Considering that increased volatility and uncertainty are expected to persist even as the immediate crisis subsides, building a resilient supply chain is a long-term imperative. Increasing its resilience will not conflict with efforts to reduce costs if done correctly.
Design Future Operations
In recent years, most manufacturing companies have gained significant experience with digital-operations use cases. But many companies have focused on narrow implementations of discrete use cases. To capture the full value of these digitization efforts, COOs must take a holistic approach that encompasses not only implementing technologies but also improving plant processes and structure. A focus on value also requires discontinuing efforts that do not deliver the expected results and scaling up those that do throughout the entire production network, not only in specific facilities. In other words, companies must build the factory of the future at scale.
In order to scale up and drive continuous improvement, a COO needs to rethink the organizational design and put in place the right systems and resources. Successful COOs recognize the future importance of continuing to invest in operations now, even as cost reduction takes center stage during the crisis. Indeed, investments in digital operations can enable cost reductions of up to 30%—a crucial contribution to winning the fight and gaining a competitive advantage in the future.

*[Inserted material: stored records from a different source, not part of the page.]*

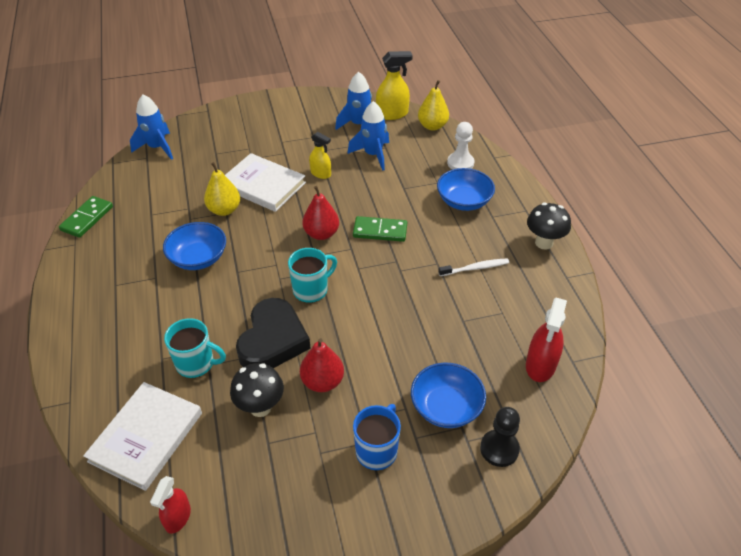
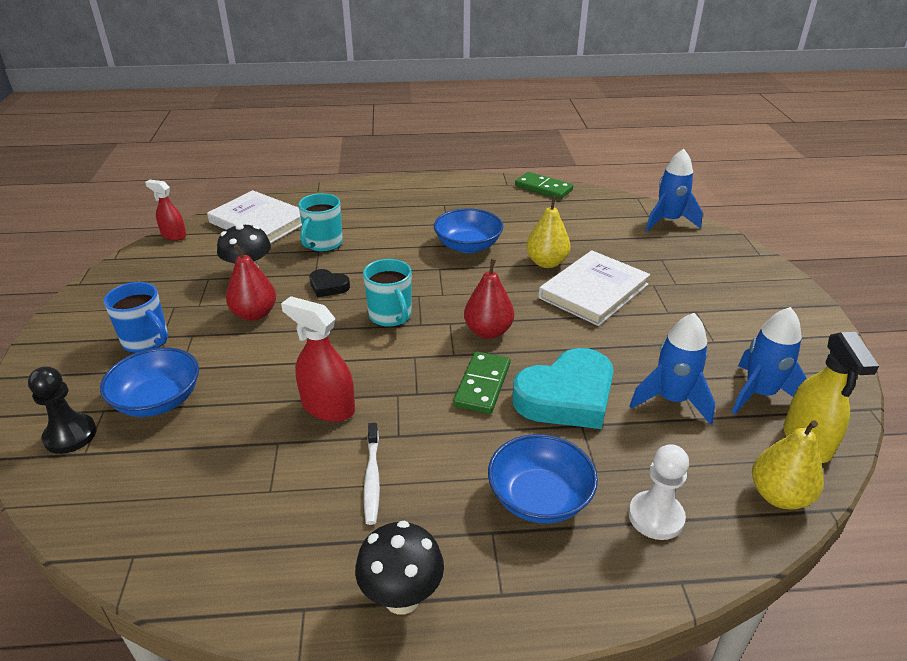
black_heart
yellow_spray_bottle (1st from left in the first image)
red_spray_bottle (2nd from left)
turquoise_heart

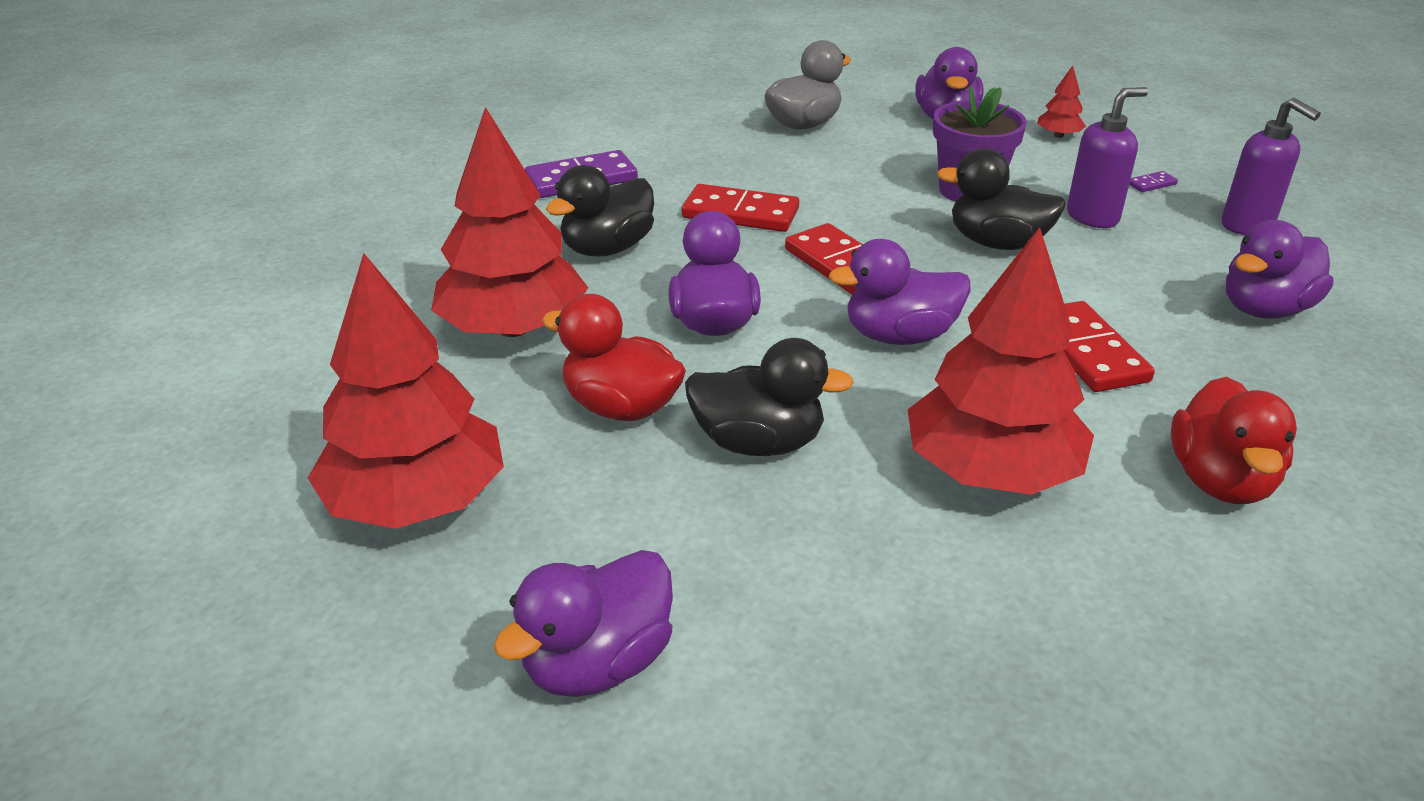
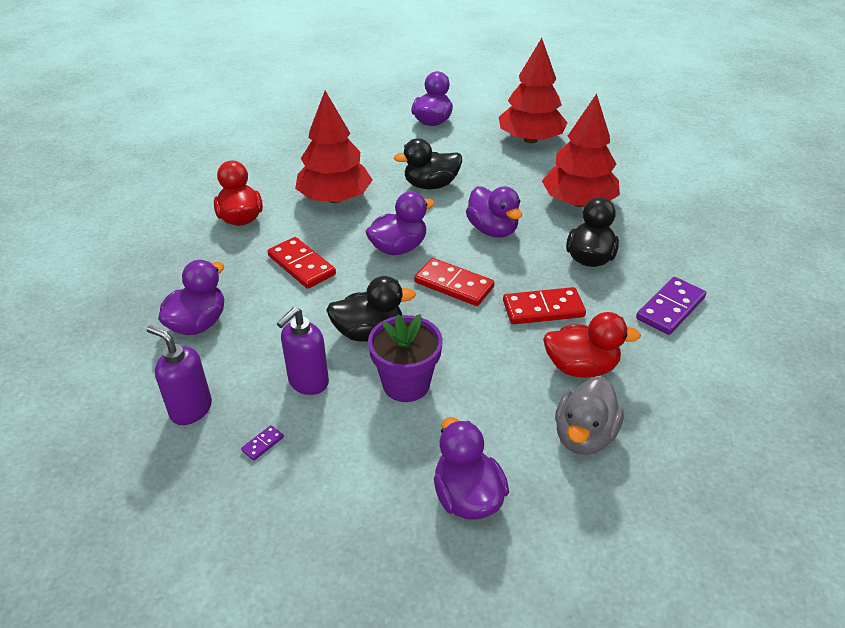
red_duck (2nd from left)
red_tree (4th from left in the first image)

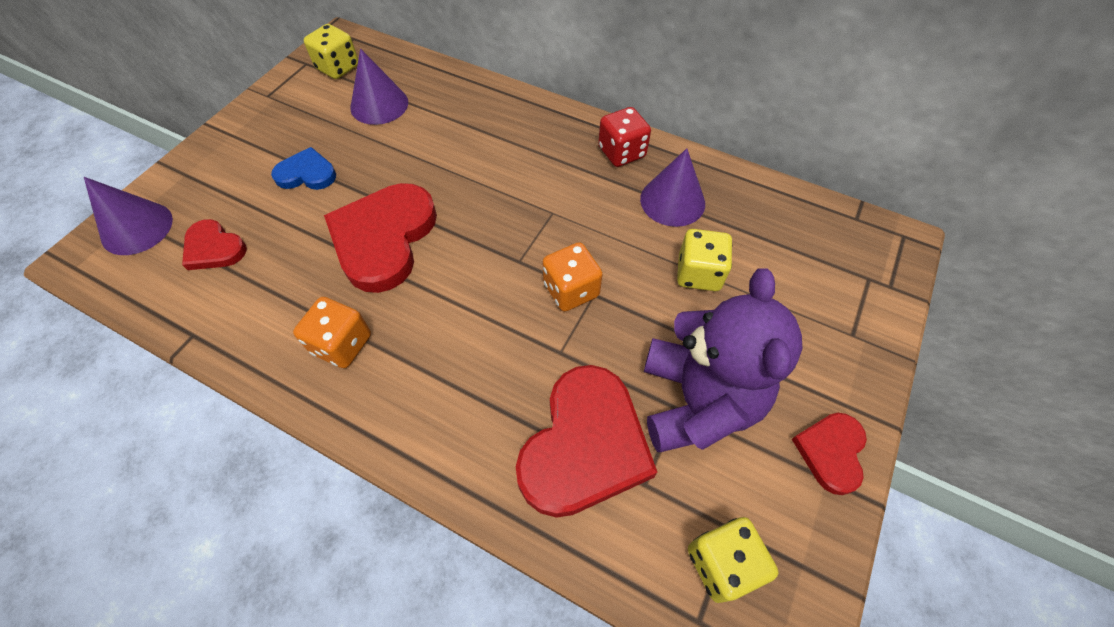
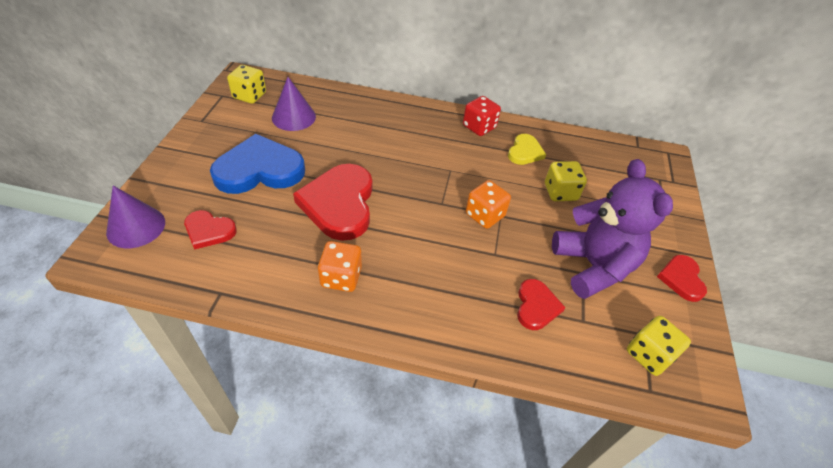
blue_heart
red_heart (3rd from left)
yellow_heart

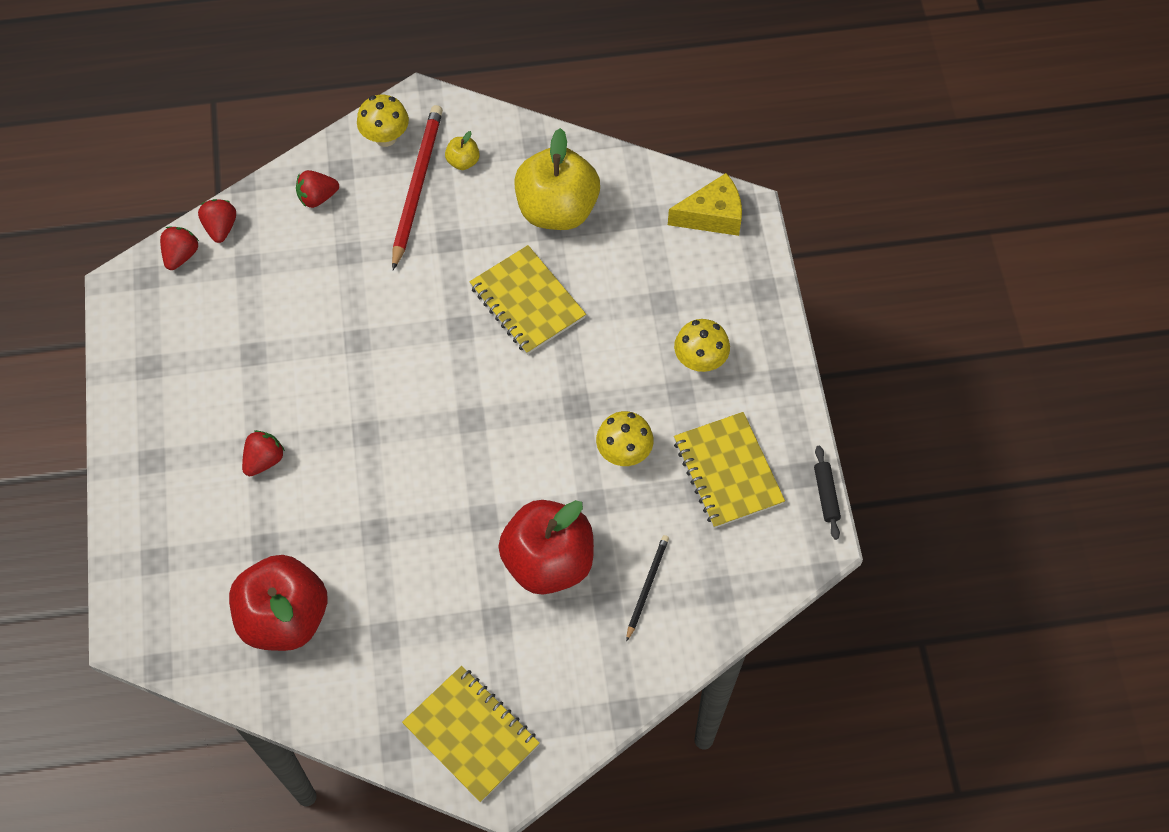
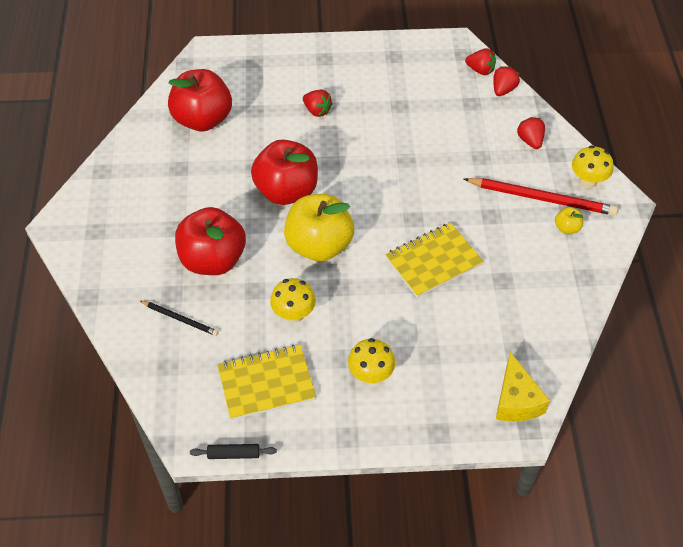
red_strawberry (3rd from left)
yellow_notebook (1st from left in the first image)
yellow_apple (1st from left)
red_apple (3rd from left)

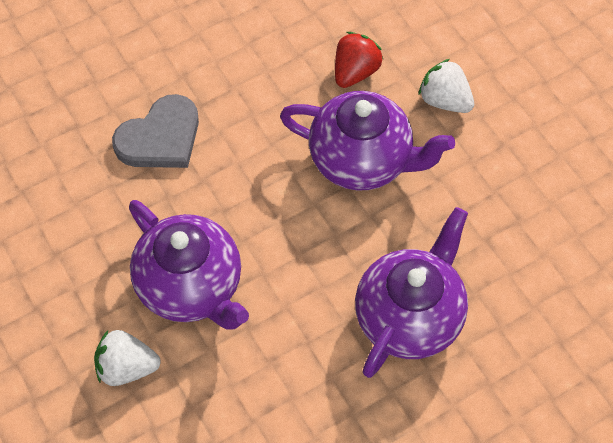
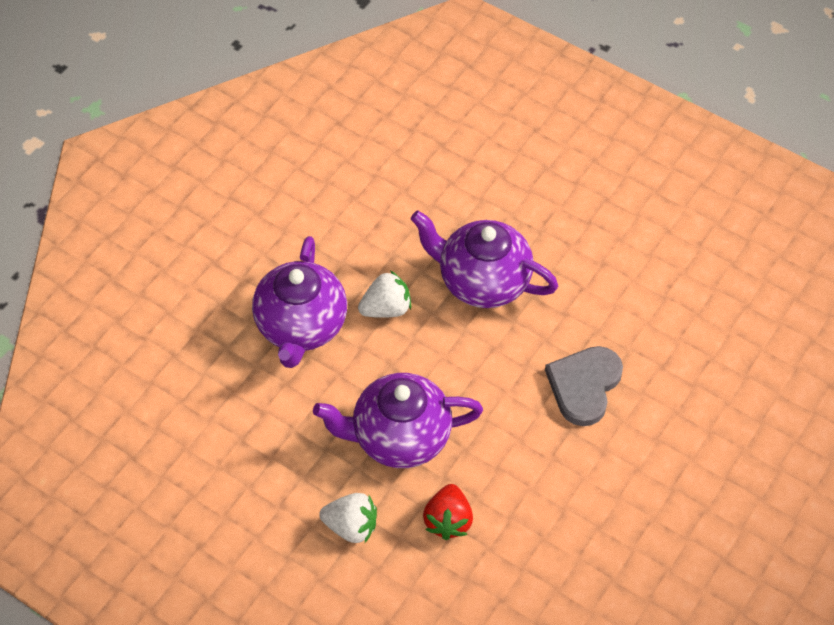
white_strawberry (2nd from left)

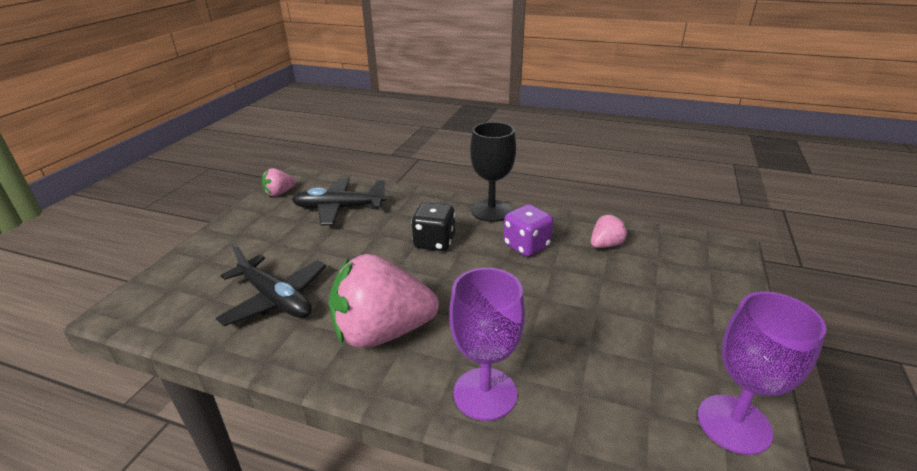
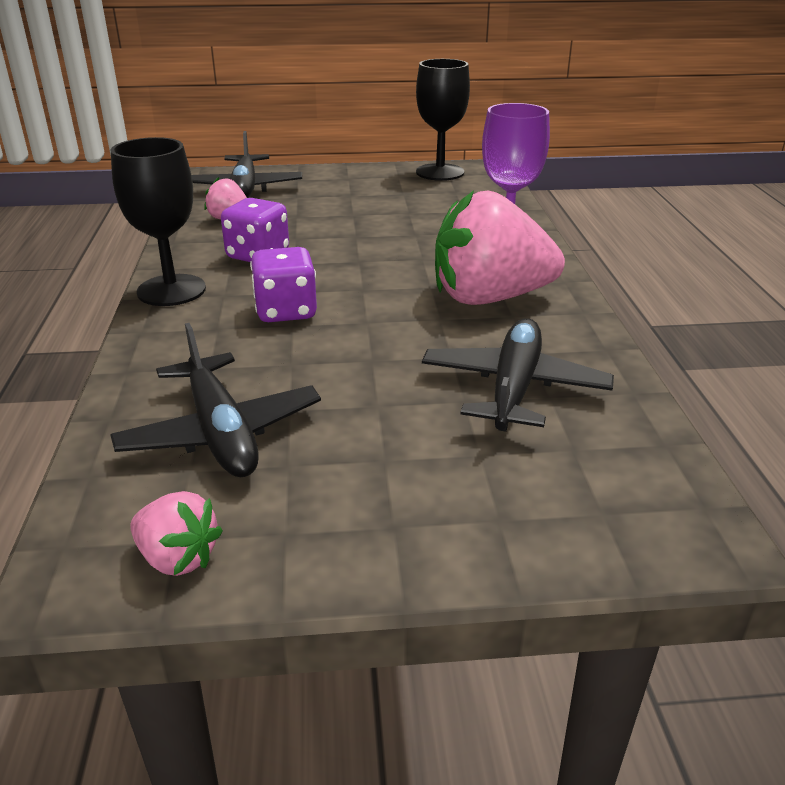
pink_strawberry (3rd from left)
purple_dice (2nd from left)
black_goblet (2nd from left)
black_plane (2nd from left)

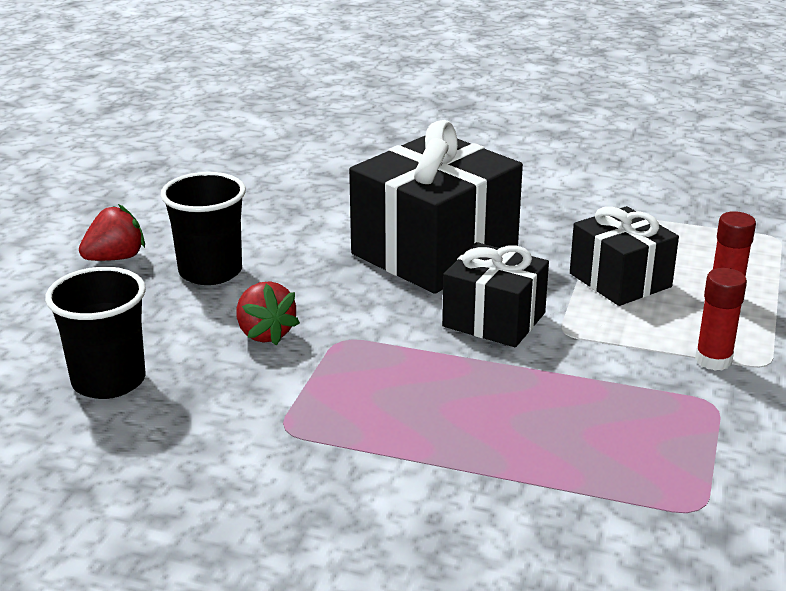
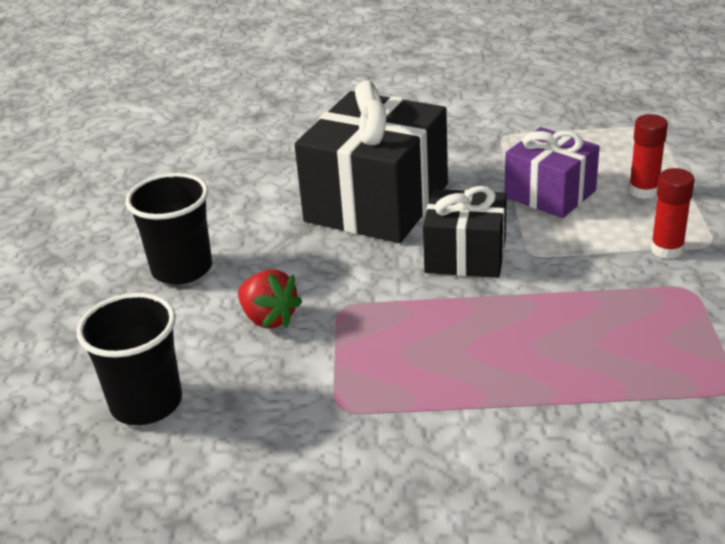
red_strawberry (1st from left in the first image)
purple_gift

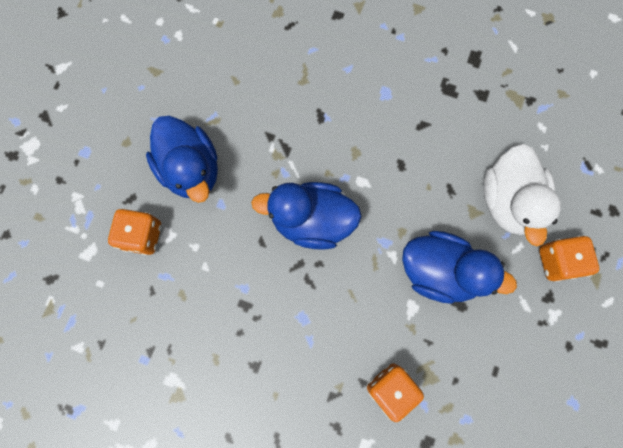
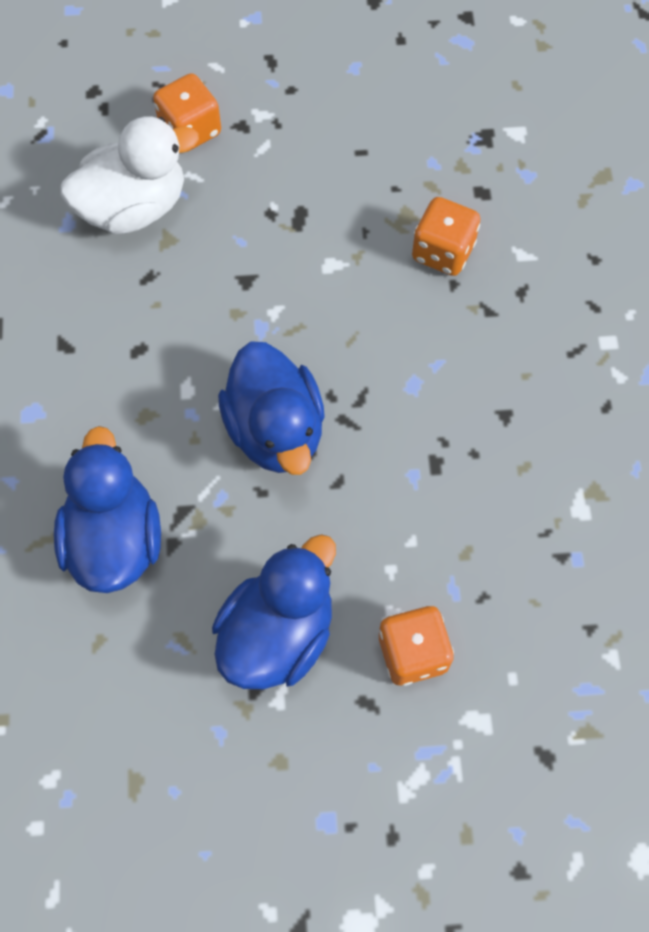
blue_duck (1st from left)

Address Environmental Sustainability
Because many manufacturing companies are still struggling with the immediate impact of the crisis, emissions reduction is not always a top priority. However, we expect this to change quickly. In many countries, companies may need to take climate protection measures in order to receive financial support from the government. Public pressure for this linkage will likely rise, as production processes account for approximately 30% of global carbon emissions.
Moreover, because the decarbonization of manufacturing is among the most powerful levers that can be used to address climate change, a company’s environmental approach is increasingly influencing its market capitalization and social value. This was the case before the pandemic, and it will remain true during the crisis and beyond.
As a result, COOs need to strongly focus on continuously improving their company’s carbon footprint, especially with respect to its production processes. By implementing a concept that we call the green factory of the future, COOs can apply levers to avoid, reuse and store, and offset carbon emissions along the entire value chain.
COOs must pursue these five priorities to support their company’s efforts to win the fight during the next 12 to 24 months and transform to win the future. The effort to maintain strong operations in the new reality will require agile decision making from COOs across the immediate-, medium-, and long-term time horizons. In short, COOs must take decisive actions today to ensure robust operations in the future.